Divergence in mass ratio distributions between low-mass and high-mass coalescing binary black holes

TL;DR

This study analyzes how the distribution of mass ratios in binary black hole systems varies with the primary mass, revealing a divergence that supports different formation channels for low- and high-mass systems.

Contribution

It provides the first evidence of divergence in mass ratio distributions between low- and high-mass binary black holes using Bayesian analysis.

Findings

High-mass BBHs tend to be more symmetric in mass ratio.

Significant divergence in mass ratio distribution between low- and high-mass ranges.

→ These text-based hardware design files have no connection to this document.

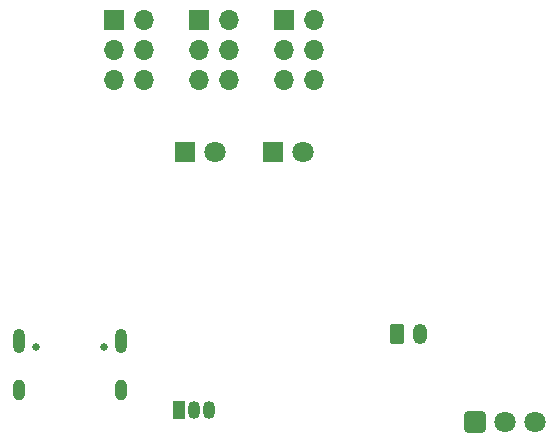
<source format=gbr>
%TF.GenerationSoftware,KiCad,Pcbnew,7.0.10*%
%TF.CreationDate,2024-02-05T23:17:37-06:00*%
%TF.ProjectId,B-Sides 2024,422d5369-6465-4732-9032-3032342e6b69,rev?*%
%TF.SameCoordinates,Original*%
%TF.FileFunction,Soldermask,Bot*%
%TF.FilePolarity,Negative*%
%FSLAX46Y46*%
G04 Gerber Fmt 4.6, Leading zero omitted, Abs format (unit mm)*
G04 Created by KiCad (PCBNEW 7.0.10) date 2024-02-05 23:17:37*
%MOMM*%
%LPD*%
G01*
G04 APERTURE LIST*
G04 Aperture macros list*
%AMRoundRect*
0 Rectangle with rounded corners*
0 $1 Rounding radius*
0 $2 $3 $4 $5 $6 $7 $8 $9 X,Y pos of 4 corners*
0 Add a 4 corners polygon primitive as box body*
4,1,4,$2,$3,$4,$5,$6,$7,$8,$9,$2,$3,0*
0 Add four circle primitives for the rounded corners*
1,1,$1+$1,$2,$3*
1,1,$1+$1,$4,$5*
1,1,$1+$1,$6,$7*
1,1,$1+$1,$8,$9*
0 Add four rect primitives between the rounded corners*
20,1,$1+$1,$2,$3,$4,$5,0*
20,1,$1+$1,$4,$5,$6,$7,0*
20,1,$1+$1,$6,$7,$8,$9,0*
20,1,$1+$1,$8,$9,$2,$3,0*%
G04 Aperture macros list end*
%ADD10R,1.800000X1.800000*%
%ADD11C,1.800000*%
%ADD12R,1.700000X1.700000*%
%ADD13O,1.700000X1.700000*%
%ADD14RoundRect,0.250200X-0.649800X-0.649800X0.649800X-0.649800X0.649800X0.649800X-0.649800X0.649800X0*%
%ADD15RoundRect,0.250000X-0.350000X-0.625000X0.350000X-0.625000X0.350000X0.625000X-0.350000X0.625000X0*%
%ADD16O,1.200000X1.750000*%
%ADD17R,1.050000X1.500000*%
%ADD18O,1.050000X1.500000*%
%ADD19C,0.650000*%
%ADD20O,1.000000X2.100000*%
%ADD21O,1.000000X1.800000*%
G04 APERTURE END LIST*
D10*
%TO.C,LD2*%
X106955000Y-56806000D03*
D11*
X109495000Y-56806000D03*
%TD*%
D10*
%TO.C,LD1*%
X99455000Y-56806000D03*
D11*
X101995000Y-56806000D03*
%TD*%
D12*
%TO.C,J3*%
X93455000Y-45656000D03*
D13*
X95995000Y-45656000D03*
X93455000Y-48196000D03*
X95995000Y-48196000D03*
X93455000Y-50736000D03*
X95995000Y-50736000D03*
%TD*%
D12*
%TO.C,J4*%
X100655000Y-45656000D03*
D13*
X103195000Y-45656000D03*
X100655000Y-48196000D03*
X103195000Y-48196000D03*
X100655000Y-50736000D03*
X103195000Y-50736000D03*
%TD*%
D14*
%TO.C,U1*%
X124055000Y-79656000D03*
D11*
X126595000Y-79656000D03*
X129135000Y-79656000D03*
%TD*%
D15*
%TO.C,J10*%
X117405000Y-72246000D03*
D16*
X119405000Y-72246000D03*
%TD*%
D12*
%TO.C,J5*%
X107855000Y-45656000D03*
D13*
X110395000Y-45656000D03*
X107855000Y-48196000D03*
X110395000Y-48196000D03*
X107855000Y-50736000D03*
X110395000Y-50736000D03*
%TD*%
D17*
%TO.C,Q1*%
X98965000Y-78686000D03*
D18*
X100235000Y-78686000D03*
X101505000Y-78686000D03*
%TD*%
D19*
%TO.C,J9*%
X86885000Y-73281000D03*
X92665000Y-73281000D03*
D20*
X85455000Y-72781000D03*
D21*
X85455000Y-76961000D03*
D20*
X94095000Y-72781000D03*
D21*
X94095000Y-76961000D03*
%TD*%
M02*

</source>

Mild evidence of different mass ratio distributions for BBHs in the Gaussian-like peak.

Abstract

Coalescing binary black hole (BBH) systems are likely formed via several channels, and it is challenging to understand their formation / evolutionary processes. Some features in the mass function of the primary components ($m_1$), such as the distinct Gaussian-like peak located at $\sim 34M_\odot$, have been previously found. In this work, we investigate the possible dependence of the mass ratio ($q=m_2/m_1$) distribution on the primary mass. We find a Bayesian odds ratio of 18.1 in favor of divergence in the mass ratio distributions between the low- and high-mass ranges over an invariable mass ratio distribution. The BBHs with $m_1\gtrsim29M_{\odot}$ have a stronger preference to be symmetric compared to those with $m_1\lesssim29M_{\odot}$ at a 97.6\% credible level. Additionally, we find mild evidence that the BBHs with $m_1$ located in the Gaussian-like peak have a mass ratio distribution different from that of other BBHs. Our findings may be in favor of some formation channels, such as the chemically homogeneous evolution and the dynamical assembly in globular clusters/nuclear star clusters, which are more likely to provide symmetric BBHs in the high-mass range.